Что же касается отъезда Югурты, то только Саллюстий пишет, будто таковой состоялся по приказу сената — остальные источники[200] сообщают о бегстве,[201] что куда более правдоподобно. Ведь с гибелью или изоляцией царя исчез бы виновник войны, и если сенат не принял решение об аресте царя сразу, он мог принять его позже, благо убийство Массивы давало подходящий повод. Что же касается знаменитой реплики о «продажном городе», то она, естественно, является плодом творчества Саллюстия[202] и вызывает массу вопросов: о какой продажности речь? Что смог купить за свои деньги сам Югурта, который уезжает, ничего не добившись?[203] Еще в древности Луций Анней Флор простодушно заметил: поскольку в лице Югурты «Рим уже имел покупателя, но ускользнул от него, стало ясно, что он устоит» (III. 1. 18).[204]
Все это, конечно, не означает, что Югурта не давал взяток вообще. Но те из сенаторов, кто придерживался менее воинственной позиции по отношению к нему, делали так отнюдь не из любви к золоту.[205] Наиболее дальновидные из числа patres не хотели, чтобы Рим, выражаясь современным языком, получил свой Вьетнам или Афганистан.[206]
Однако Югурта, человек, бесспорно, умный и талантливый, все же явно недооценил врага. Он зашел слишком далеко[207] — проигнорировал требования двух (!) посольств сената, перебил италийцев,[208] находившихся в Цирте, и забрал их имущество, да и казненный им Адгербал был другом и союзником римского народа (Диодор. XXXIV. 31). К тому же царь задел интересы римских коммерсантов,[209] в доле с которыми бывали и весьма влиятельные сенаторы. После расправы с италийскими купцами в Цирте римские дельцы, разумеется, боялись вести дела в Нумидии, а вскоре и вовсе началась война, лишившая их возможности заниматься бизнесом в тех краях. Любопытный факт: Саллюстий постоянно подчеркивает, что именно простой народ возмущался бездействием нобилей перед лицом наглой агрессии и толкал сенат на решительные действия (Югуртинская война. 30.1; 32.1; 33.3; 40.3). Казалось бы, какое дело было низам до ситуации в Нумидии? Может, Саллюстий опять дал волю фантазии? Отнюдь нет: желающих устроить шумный митинг и покритиковать на нем власть имущих в Риме всегда хватало. Но их требовалось организовать. Видимо, именно римские дельцы, прежде всего всадники, этим и занимались. Именно всаднические суды вынесли обвинительные приговоры Опимию, Бестии, а позднее Постумию.[210]

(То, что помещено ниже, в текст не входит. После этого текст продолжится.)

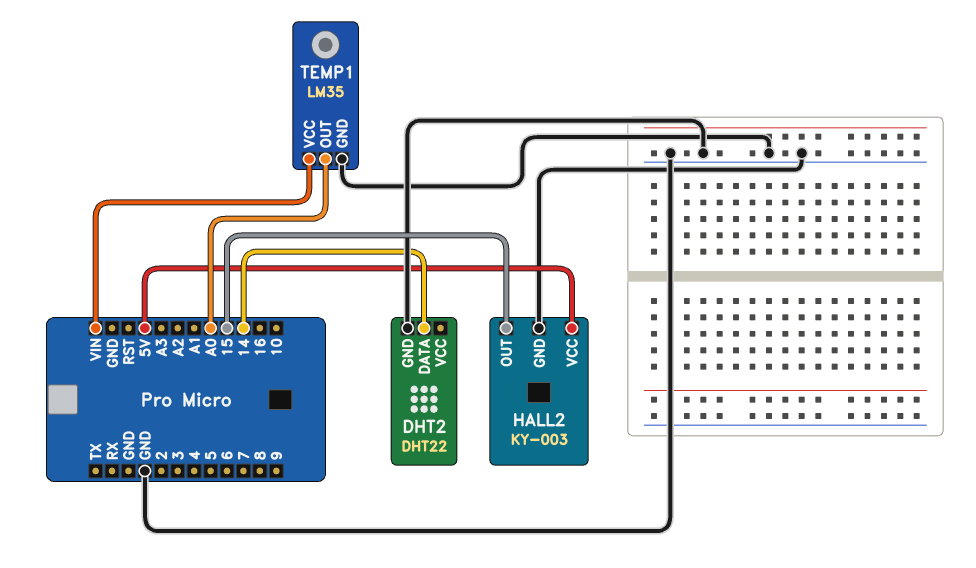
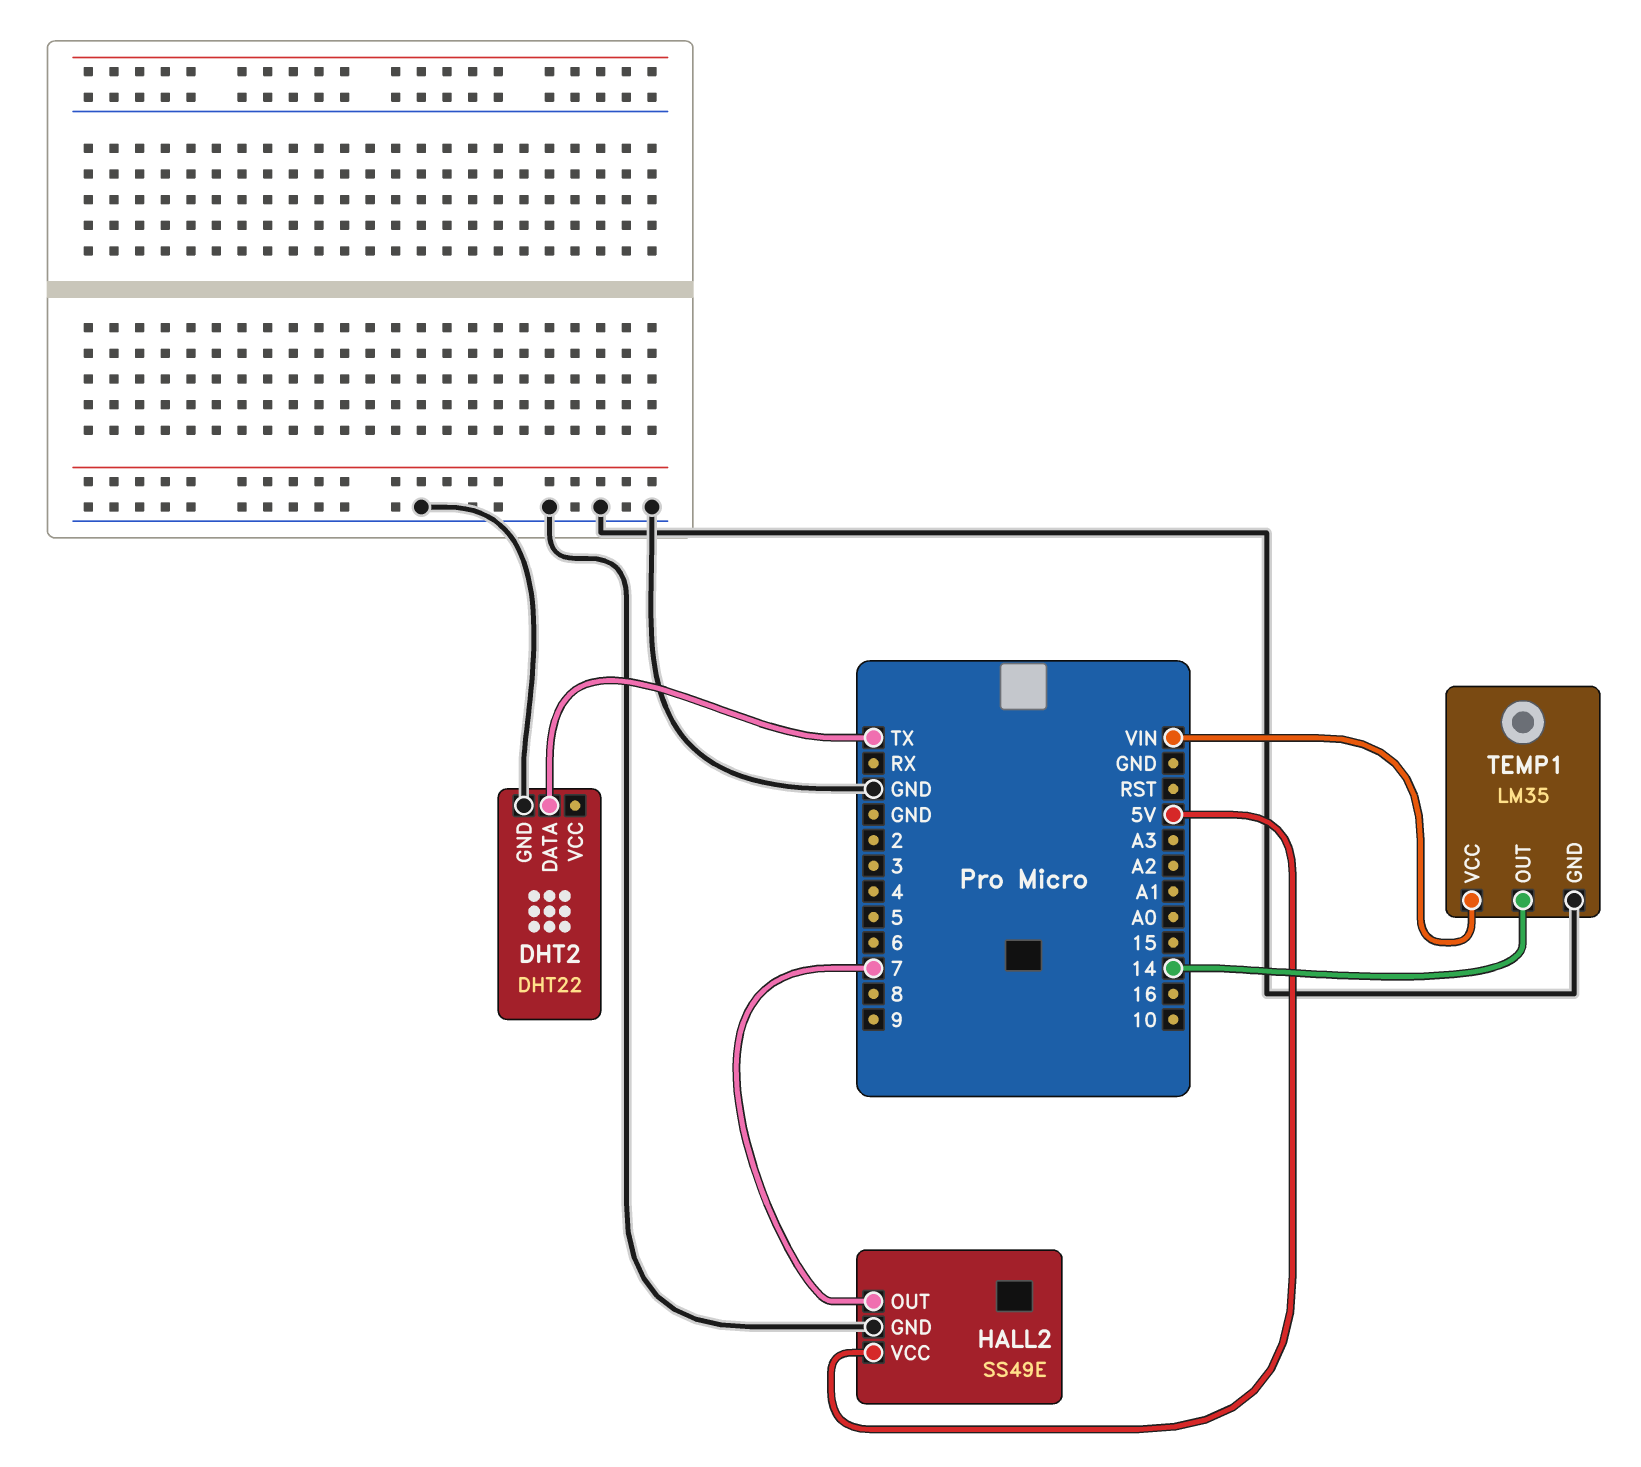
DHT2 pin DATA: 14 -> TX
HALL2: KY-003 -> SS49E
HALL2 pin OUT: 15 -> 7
TEMP1 pin OUT: A0 -> 14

Но вернемся к событиям войны. Постумия Альбина сменил консул 109 года Квинт Цецилий Метелл. Он повел войну, сочетая силовые приемы с дипломатией и подкупом: благодаря умелой организации продвижения войск мешал врагу вести партизанские действия, закреплялся в городах, непокорные области предавал огню и мечу, в сражении при Мутуле разбил самого Югурту, но главное — начал склонять на свою сторону его приближенных. Царь предлагал мир, но Метелл отказывался гарантировать ему главное — жизнь и свободу ему и его сыновьям. Поэтому властитель Нумидии продолжил борьбу. Население поддерживало его, и время от времени он добивался успехов — ему удалось отстоять от римлян Заму и на короткое время захватить Вагу, жители которой перебили римский гарнизон. Югурту поддержал его тесть — мавретанский царь Бокх (Саллюстий. Югуртинская война. 43–62; 66–77; 80–82; Аппиан. Нумидика. 2–3; Флор. III. 1. 10–12; Дион Кассий. XXVI. 89. 1; Орозий. V. 15. 7–8).
В ходе боевых действий выдвинулся военачальник из незнатного рода, уроженец Арпина Гай Марий. В свое время, как и Югурта, он сражался под Нуманцией и, подобно нумидийскому принцу, заслужил похвалу Сципиона Эмилиана. Отголоском этого стала легенда о том, как на пиру кто-то воскликнул, будет ли у римского народа еще такой защитник, как Сципион, и тот, «хлопнув лежащего рядом с ним Мария по плечу, ответил: «Будет, и, может быть, даже он»» (Плутарх. Марий. 3. 4–5).